Saved data entries
━━━━━━━━━━━━━━━━━━━━━━━━━━━━━━

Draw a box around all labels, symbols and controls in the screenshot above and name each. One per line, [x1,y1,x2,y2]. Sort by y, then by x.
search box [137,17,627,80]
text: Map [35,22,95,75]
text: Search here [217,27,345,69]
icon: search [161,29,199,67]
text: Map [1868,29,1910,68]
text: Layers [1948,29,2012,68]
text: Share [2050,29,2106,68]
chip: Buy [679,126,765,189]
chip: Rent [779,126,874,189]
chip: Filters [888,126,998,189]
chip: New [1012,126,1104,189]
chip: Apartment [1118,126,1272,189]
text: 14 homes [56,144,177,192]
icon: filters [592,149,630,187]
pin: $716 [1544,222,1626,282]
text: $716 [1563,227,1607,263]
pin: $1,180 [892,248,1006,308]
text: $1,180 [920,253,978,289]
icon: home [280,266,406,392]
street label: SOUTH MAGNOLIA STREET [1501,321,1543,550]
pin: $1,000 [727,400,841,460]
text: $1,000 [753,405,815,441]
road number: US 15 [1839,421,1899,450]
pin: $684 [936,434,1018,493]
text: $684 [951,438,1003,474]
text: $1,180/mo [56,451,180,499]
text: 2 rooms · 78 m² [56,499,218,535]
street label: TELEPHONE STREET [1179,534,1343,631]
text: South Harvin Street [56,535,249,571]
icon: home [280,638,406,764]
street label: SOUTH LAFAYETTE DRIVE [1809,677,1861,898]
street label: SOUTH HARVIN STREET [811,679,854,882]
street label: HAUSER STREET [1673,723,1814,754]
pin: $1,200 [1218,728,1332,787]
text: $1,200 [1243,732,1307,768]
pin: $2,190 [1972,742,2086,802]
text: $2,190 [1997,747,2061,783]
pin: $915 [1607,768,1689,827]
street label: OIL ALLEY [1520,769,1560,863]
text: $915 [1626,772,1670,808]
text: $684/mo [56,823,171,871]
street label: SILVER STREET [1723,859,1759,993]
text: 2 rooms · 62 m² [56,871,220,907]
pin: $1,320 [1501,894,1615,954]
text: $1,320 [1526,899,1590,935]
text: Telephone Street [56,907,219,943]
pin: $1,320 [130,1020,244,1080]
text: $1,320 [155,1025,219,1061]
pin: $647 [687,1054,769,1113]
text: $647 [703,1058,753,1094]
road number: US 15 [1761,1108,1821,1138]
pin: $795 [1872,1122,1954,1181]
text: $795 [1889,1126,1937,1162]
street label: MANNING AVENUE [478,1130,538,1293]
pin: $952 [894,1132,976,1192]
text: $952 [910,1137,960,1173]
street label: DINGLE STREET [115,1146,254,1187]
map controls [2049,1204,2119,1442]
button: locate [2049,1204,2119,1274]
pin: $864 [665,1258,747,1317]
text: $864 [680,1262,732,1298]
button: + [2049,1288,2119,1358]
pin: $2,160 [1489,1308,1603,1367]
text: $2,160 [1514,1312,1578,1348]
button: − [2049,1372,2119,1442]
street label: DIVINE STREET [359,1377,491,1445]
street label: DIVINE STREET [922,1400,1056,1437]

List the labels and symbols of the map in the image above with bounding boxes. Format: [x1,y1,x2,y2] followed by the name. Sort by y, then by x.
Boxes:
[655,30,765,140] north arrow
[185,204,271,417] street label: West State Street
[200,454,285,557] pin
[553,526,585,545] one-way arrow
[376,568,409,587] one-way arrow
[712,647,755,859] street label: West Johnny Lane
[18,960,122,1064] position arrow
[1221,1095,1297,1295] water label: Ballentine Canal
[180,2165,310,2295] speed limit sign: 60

━━━━━━━━━━━━━━━━━━━━━━━━━━━━━━

- _ABOUT THIS EXERCISE_
Please show all lines from the entries that contain the word "symbols".

- _TASK RESULT_
Draw a box around all labels, symbols and controls in the screenshot above and name each. One per line, [x1,y1,x2,y2]. Sort by y, then by x.
List the labels and symbols of the map in the image above with bounding boxes. Format: [x1,y1,x2,y2] followed by the name. Sort by y, then by x.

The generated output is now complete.